Hjalmar Flygt steps in. Christopher Powell has appeared in three-hundred-forty-five games for the Raccoons, three-hundred-and-three starts. He’s working quickly here. Two and one to Flygt, the leftfielder. Another ball.

Powell has tossed nine shutouts in his career, none since nineteen-eighty-four. Flygt fouls off that pitch. Full count now.

And the sixth pitch is wide, Flygt is aboard. And now, Isto Grönholm will step in, feared home run slugger, and one for three today.

First pitch is a ball. Powell struggling with control now in the ninth. Raccoons lead three to zip.

Grönholm fouls off the second pitch.

Christopher Powell may not be back with the team next year. He has another year on his contract, but it is a very expensive team option, which most likely will not be taken up by the Raccoons, as we have heard in the last weeks.

Grönholm fouls that one off as well. One and two to Isto Grönholm. He is five for twenty-one against Powell lifetime, with one home run.

What needs to be done ::
Return the part of the baseball play-by-play from "Christopher Powell may" to "the last weeks.", copied word for word.

(Stored records)
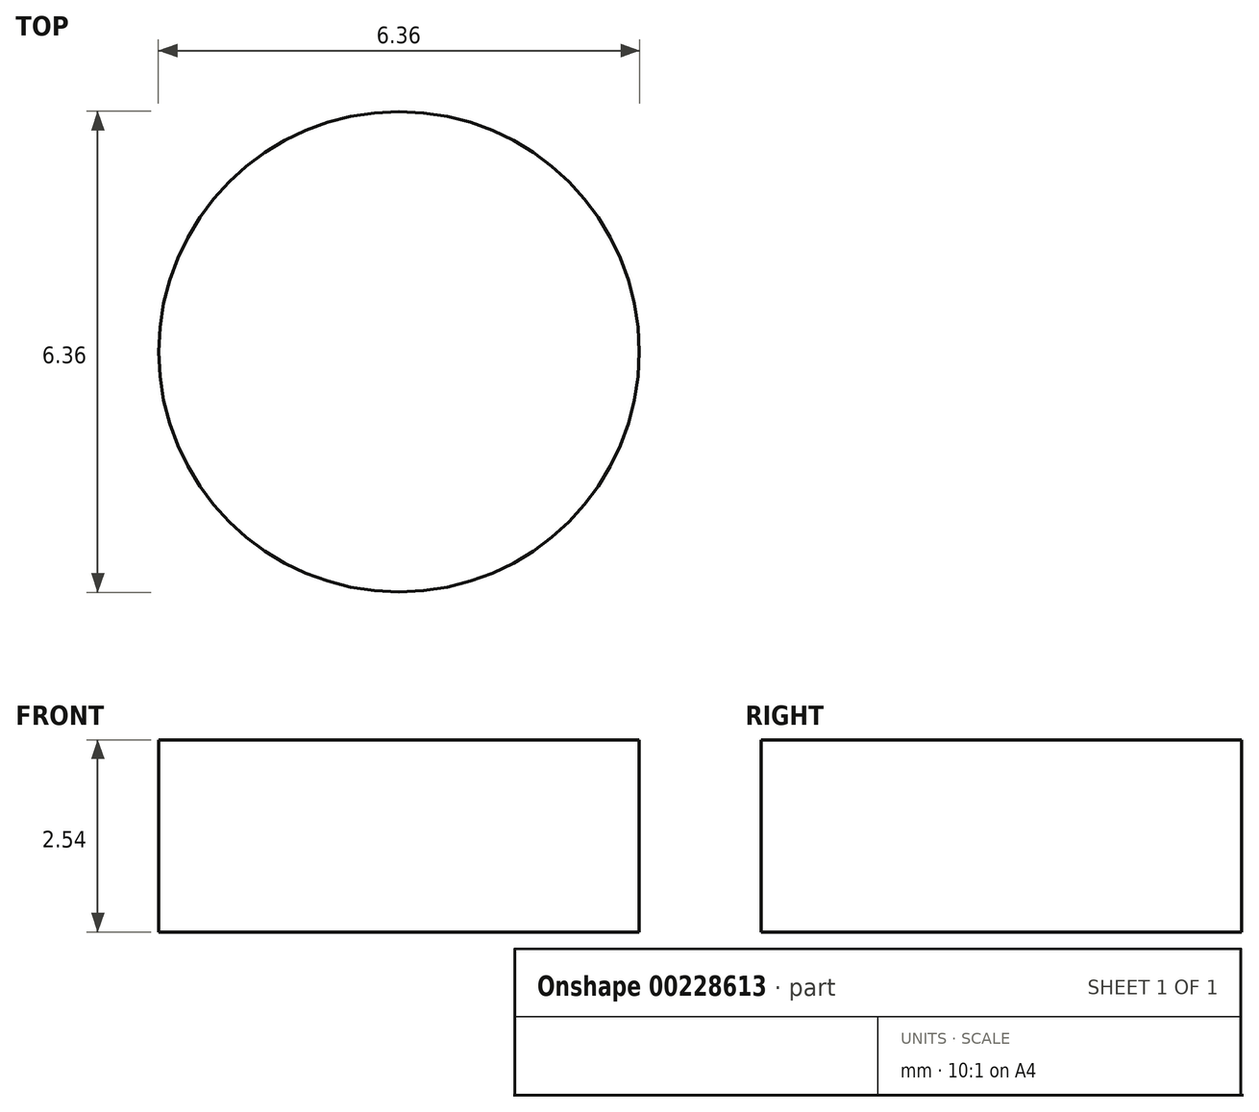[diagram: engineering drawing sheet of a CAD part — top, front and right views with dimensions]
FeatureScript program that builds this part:
annotation { "Feature Type Name" : "Feature", "Feature Type Description" : "" }
export const myFeature = defineFeature(function(context is Context, id is Id, definition is map)
    precondition{}
    {
        {
            var Q0;
            Q0=qCreatedBy(makeId("Top.planeOp"),FACE);
            var sketch = newSketch(context, id + "F0", { "sketchPlane" : qUnion([Q0])});
            skCircle(sketch, "E0", {"center": v(0, 0) * mm, "radius": 3.18 * mm});
            skSolve(sketch);
        }
        {
            var Q0;
            Q0 = qSketchRegion(id + "F0", true);
            extrude(context, id + "F1", {"entities" : qUnion([Q0]), "endBound" : BoundingType.SYMMETRIC, "depth" : 2.54 * mm});
        }
    });
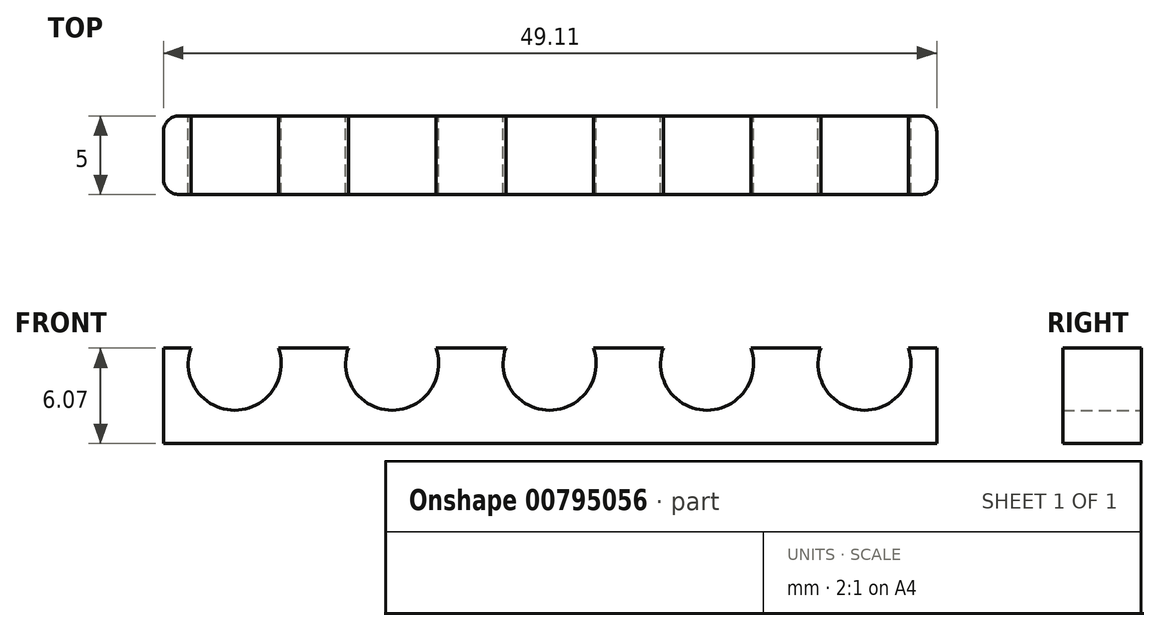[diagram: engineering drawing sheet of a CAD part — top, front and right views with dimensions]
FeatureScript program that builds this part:
annotation { "Feature Type Name" : "Feature", "Feature Type Description" : "" }
export const myFeature = defineFeature(function(context is Context, id is Id, definition is map)
    precondition{}
    {
        {
            var Q0;
            Q0=qCreatedBy(makeId("Front.planeOp"),FACE);
            var sketch = newSketch(context, id + "F0", { "sketchPlane" : qUnion([Q0])});
            skCircle(sketch, "E0", {"center": v(-20, 0.72) * mm, "radius": 2.95 * mm});
            skCircle(sketch, "E1.1.0.0", {"center": v(-10, 0.72) * mm, "radius": 2.95 * mm});
            skCircle(sketch, "E1.2.0.0", {"center": v(0, 0.72) * mm, "radius": 2.95 * mm});
            skCircle(sketch, "E1.3.0.0", {"center": v(10, 0.72) * mm, "radius": 2.95 * mm});
            skCircle(sketch, "E1.4.0.0", {"center": v(20, 0.72) * mm, "radius": 2.95 * mm});
            skLineSegment(sketch, "E1.direction1", {"start": v(0.3, 0.72) * mm, "end": v(10.3, 0.72) * mm, "construction": true});
            skLineSegment(sketch, "E2", {"start": v(24.59, -3.64) * mm, "end": v(-24.52, -3.64) * mm});
            skLineSegment(sketch, "E3", {"start": v(-24.52, -3.64) * mm, "end": v(-24.52, 4.45) * mm});
            skLineSegment(sketch, "E4", {"start": v(24.59, -3.64) * mm, "end": v(24.59, 4.45) * mm});
            skLineSegment(sketch, "E5", {"start": v(-24.52, 1.72) * mm, "end": v(24.59, 1.72) * mm});
            skLineSegment(sketch, "E6", {"start": v(24.59, -3.64) * mm, "end": v(24.59, -4.35) * mm});
            skLineSegment(sketch, "E7", {"start": v(24.59, -4.35) * mm, "end": v(-24.52, -4.35) * mm});
            skLineSegment(sketch, "E8", {"start": v(-24.52, -4.35) * mm, "end": v(-24.52, -3.64) * mm});
            skSolve(sketch);
        }
        {
            var Q0;
            Q0=makeQuery(id+"F0.imprint","IMPRINT",FACE,{"disambiguationData":[TD([[makeQuery(id+"F0.imprint","IMPRINT",EDGE,{"derivedFrom":sQuery(id+"F0.wireOp",EDGE,"E0")}),-1.0]])]});
            var Q1;
            Q1=makeQuery(id+"F0.imprint","IMPRINT",FACE,{"disambiguationData":[TD([[makeQuery(id+"F0.imprint","IMPRINT",EDGE,{"derivedFrom":sQuery(id+"F0.wireOp",EDGE,"E2")}),1.0]])]});
            extrude(context, id + "F1", {"entities" : qUnion([Q0, Q1]), "depth" : 5 * mm, "offsetDistance" : 25.4 * mm});
        }
        {
            var Q0;
            Q0=makeQuery(id+"F1.opExtrude","CAP_EDGE",EDGE,{"disambiguationData":[OSD([sQuery(id+"F0.wireOp",EDGE,"E4"),sQuery(id+"F0.wireOp",EDGE,"E6")])],"isStart":false});
            var Q1;
            Q1=makeQuery(id+"F1.opExtrude","CAP_EDGE",EDGE,{"disambiguationData":[OSD([sQuery(id+"F0.wireOp",EDGE,"E4"),sQuery(id+"F0.wireOp",EDGE,"E6")])],"isStart":true});
            var Q2;
            Q2=makeQuery(id+"F1.opExtrude","CAP_EDGE",EDGE,{"disambiguationData":[OSD([sQuery(id+"F0.wireOp",EDGE,"E3"),sQuery(id+"F0.wireOp",EDGE,"E8")])],"isStart":false});
            var Q3;
            Q3=makeQuery(id+"F1.opExtrude","CAP_EDGE",EDGE,{"disambiguationData":[OSD([sQuery(id+"F0.wireOp",EDGE,"E3"),sQuery(id+"F0.wireOp",EDGE,"E8")])],"isStart":true});
            fillet(context, id + "F2", {"entities" : qUnion([Q0, Q1, Q2, Q3]), "radius" : 1 * mm, "tangentPropagation" : true, "allowEdgeOverflow" : false});
        }
    });
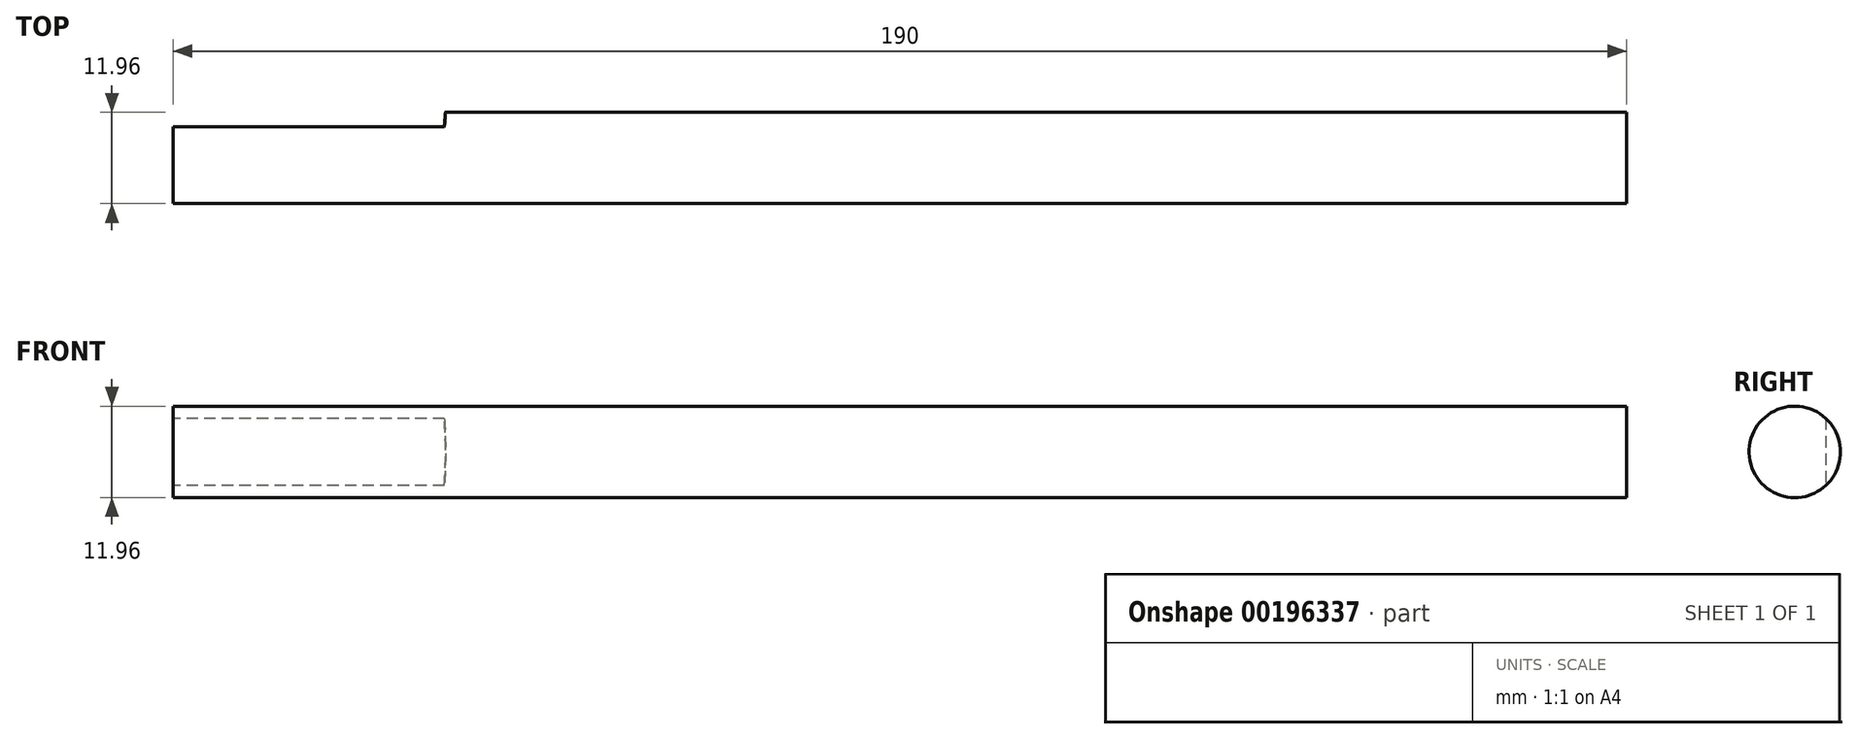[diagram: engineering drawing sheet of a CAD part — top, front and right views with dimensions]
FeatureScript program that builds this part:
annotation { "Feature Type Name" : "Feature", "Feature Type Description" : "" }
export const myFeature = defineFeature(function(context is Context, id is Id, definition is map)
    precondition{}
    {
        {
            var Q0;
            Q0=qCreatedBy(makeId("Right.planeOp"),FACE);
            var sketch = newSketch(context, id + "F0", { "sketchPlane" : qUnion([Q0])});
            skCircle(sketch, "E0", {"center": v(0, 0) * mm, "radius": 5.98 * mm});
            skSolve(sketch);
        }
        {
            var Q0;
            Q0 = qSketchRegion(id + "F0", true);
            extrude(context, id + "F1", {"entities" : qUnion([Q0]), "depth" : 200 * mm});
        }
        {
            var Q0;
            Q0=qCreatedBy(makeId("Top.planeOp"),FACE);
            var sketch = newSketch(context, id + "F2", { "sketchPlane" : qUnion([Q0])});
            skLineSegment(sketch, "E1", {"start": v(0, 6.11) * mm, "end": v(45.45, 6.11) * mm});
            skLineSegment(sketch, "E2", {"start": v(45.45, 6.11) * mm, "end": v(45.45, 4.07) * mm});
            skLineSegment(sketch, "E3", {"start": v(45.45, 4.07) * mm, "end": v(0, 4.07) * mm});
            skLineSegment(sketch, "E4", {"start": v(0, 4.07) * mm, "end": v(0, 6.11) * mm});
            skSolve(sketch);
        }
        {
            var Q0;
            Q0 = qSketchRegion(id + "F2", true);
            extrude(context, id + "F3", {"entities" : qUnion([Q0]), "operationType" : NewBodyOperationType.REMOVE, "endBound" : BoundingType.SYMMETRIC, "depth" : 25 * mm});
        }
        {
            var Q0;
            Q0=makeQuery(id+"F3.boolean.opBoolean","COPY",FACE,{"derivedFrom":makeQuery(id+"F3.opExtrude","SWEPT_FACE",FACE,{"disambiguationData":[OSD([sQuery(id+"F2.wireOp",EDGE,"E3")])]})});
            var sketch = newSketch(context, id + "F4", { "sketchPlane" : qUnion([Q0])});
            skLineSegment(sketch, "E5", {"start": v(-45.45, 0) * mm, "end": v(15.43, 0) * mm});
            skCircle(sketch, "E6", {"center": v(15.43, 0) * mm, "radius": 61.04 * mm});
            skSolve(sketch);
        }
        {
            var Q0;
            Q0 = qSketchRegion(id + "F4", true);
            extrude(context, id + "F5", {"entities" : qUnion([Q0]), "operationType" : NewBodyOperationType.REMOVE, "depth" : 25 * mm});
        }
        {
            var Q0;
            Q0=makeQuery(id+"F1.opExtrude","CAP_FACE",FACE,{"disambiguationData":[OSD([sQuery(id+"F0.wireOp",EDGE,"E0")])],"isStart":true});
            var sketch = newSketch(context, id + "F6", { "sketchPlane" : qUnion([Q0])});
            skLineSegment(sketch, "E7.bottom", {"start": v(19.91, 13.65) * mm, "end": v(-32, 13.65) * mm});
            skLineSegment(sketch, "E7.top", {"start": v(19.91, -18.84) * mm, "end": v(-32, -18.84) * mm});
            skLineSegment(sketch, "E7.left", {"start": v(19.91, 13.65) * mm, "end": v(19.91, -18.84) * mm});
            skLineSegment(sketch, "E7.right", {"start": v(-32, 13.65) * mm, "end": v(-32, -18.84) * mm});
            skSolve(sketch);
        }
        {
            var Q0;
            Q0 = qSketchRegion(id + "F6", true);
            extrude(context, id + "F7", {"entities" : qUnion([Q0]), "operationType" : NewBodyOperationType.REMOVE, "oppositeDirection" : true, "depth" : 10 * mm});
        }
    });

Written solution ::
Christopher Powell may not be back with the team next year. He has another year on his contract, but it is a very expensive team option, which most likely will not be taken up by the Raccoons, as we have heard in the last weeks.